__BRIEF__:
Every line containing the word "BOLOGÑESA" is to be copied from the data below.

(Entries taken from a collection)
_ _ _ _ _
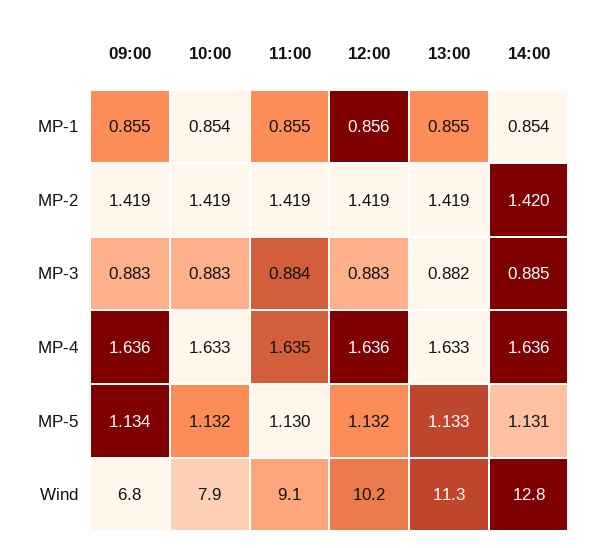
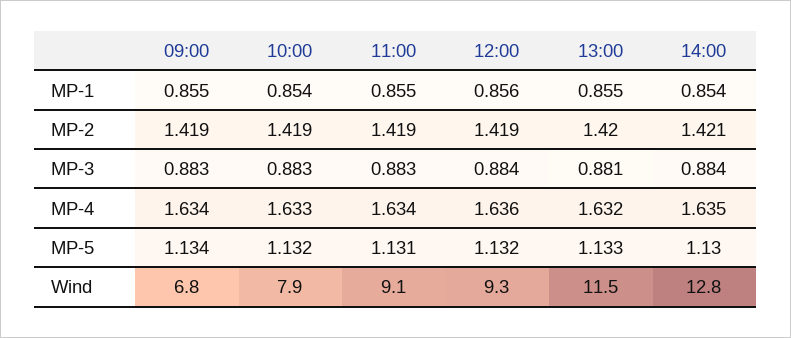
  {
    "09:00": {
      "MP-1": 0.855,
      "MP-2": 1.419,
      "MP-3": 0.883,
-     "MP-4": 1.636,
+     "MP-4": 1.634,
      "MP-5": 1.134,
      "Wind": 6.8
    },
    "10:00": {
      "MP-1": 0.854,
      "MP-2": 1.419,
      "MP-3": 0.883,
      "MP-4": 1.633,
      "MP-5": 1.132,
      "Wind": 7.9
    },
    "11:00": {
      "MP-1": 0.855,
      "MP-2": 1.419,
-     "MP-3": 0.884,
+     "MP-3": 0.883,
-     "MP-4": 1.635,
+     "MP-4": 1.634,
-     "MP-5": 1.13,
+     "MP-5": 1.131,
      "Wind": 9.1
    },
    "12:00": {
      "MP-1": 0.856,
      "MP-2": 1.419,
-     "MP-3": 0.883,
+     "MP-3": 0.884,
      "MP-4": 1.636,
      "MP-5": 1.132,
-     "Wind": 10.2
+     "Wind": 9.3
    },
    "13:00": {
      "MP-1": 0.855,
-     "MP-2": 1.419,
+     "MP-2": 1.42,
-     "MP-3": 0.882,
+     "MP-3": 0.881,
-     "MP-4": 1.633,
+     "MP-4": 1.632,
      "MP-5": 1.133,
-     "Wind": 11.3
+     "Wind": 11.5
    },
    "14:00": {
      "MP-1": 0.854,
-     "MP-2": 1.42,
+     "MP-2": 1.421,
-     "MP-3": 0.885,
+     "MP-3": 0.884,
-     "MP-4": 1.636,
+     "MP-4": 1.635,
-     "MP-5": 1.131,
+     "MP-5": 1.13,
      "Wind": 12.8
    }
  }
_ _ _ _ _
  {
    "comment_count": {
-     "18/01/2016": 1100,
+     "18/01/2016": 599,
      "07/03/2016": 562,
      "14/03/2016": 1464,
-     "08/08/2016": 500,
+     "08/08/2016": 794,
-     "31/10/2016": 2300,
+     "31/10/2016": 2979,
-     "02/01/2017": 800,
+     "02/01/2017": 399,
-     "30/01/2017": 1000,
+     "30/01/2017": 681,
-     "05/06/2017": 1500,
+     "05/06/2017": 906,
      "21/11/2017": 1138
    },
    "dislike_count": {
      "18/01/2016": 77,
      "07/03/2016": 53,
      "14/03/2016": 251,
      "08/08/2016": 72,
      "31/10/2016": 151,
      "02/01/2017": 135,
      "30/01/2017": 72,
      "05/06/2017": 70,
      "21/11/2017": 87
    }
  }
_ _ _ _ _
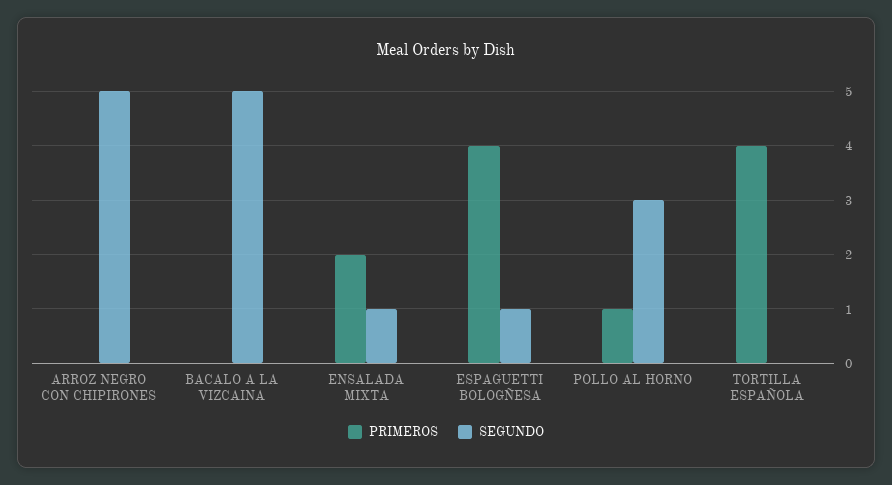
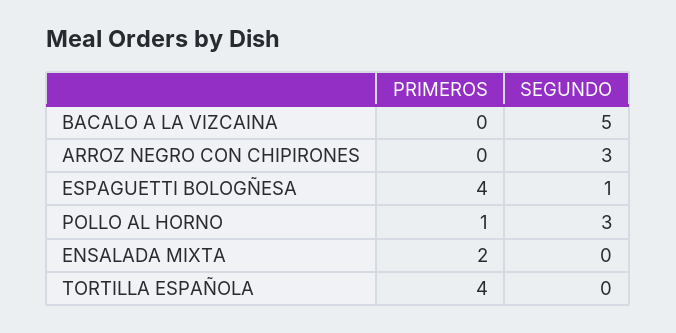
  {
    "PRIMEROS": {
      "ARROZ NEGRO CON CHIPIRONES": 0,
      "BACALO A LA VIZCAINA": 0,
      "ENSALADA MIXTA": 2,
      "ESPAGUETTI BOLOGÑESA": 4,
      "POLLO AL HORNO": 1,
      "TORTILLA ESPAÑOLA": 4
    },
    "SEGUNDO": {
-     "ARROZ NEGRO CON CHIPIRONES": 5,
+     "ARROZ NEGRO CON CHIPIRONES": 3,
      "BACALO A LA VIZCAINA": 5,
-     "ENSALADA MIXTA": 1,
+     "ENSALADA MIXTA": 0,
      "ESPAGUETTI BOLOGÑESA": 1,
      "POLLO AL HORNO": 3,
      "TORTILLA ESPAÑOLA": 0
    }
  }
_ _ _ _ _
__EXERCISE ANSWER__:
      "ESPAGUETTI BOLOGÑESA": 4,
      "ESPAGUETTI BOLOGÑESA": 1,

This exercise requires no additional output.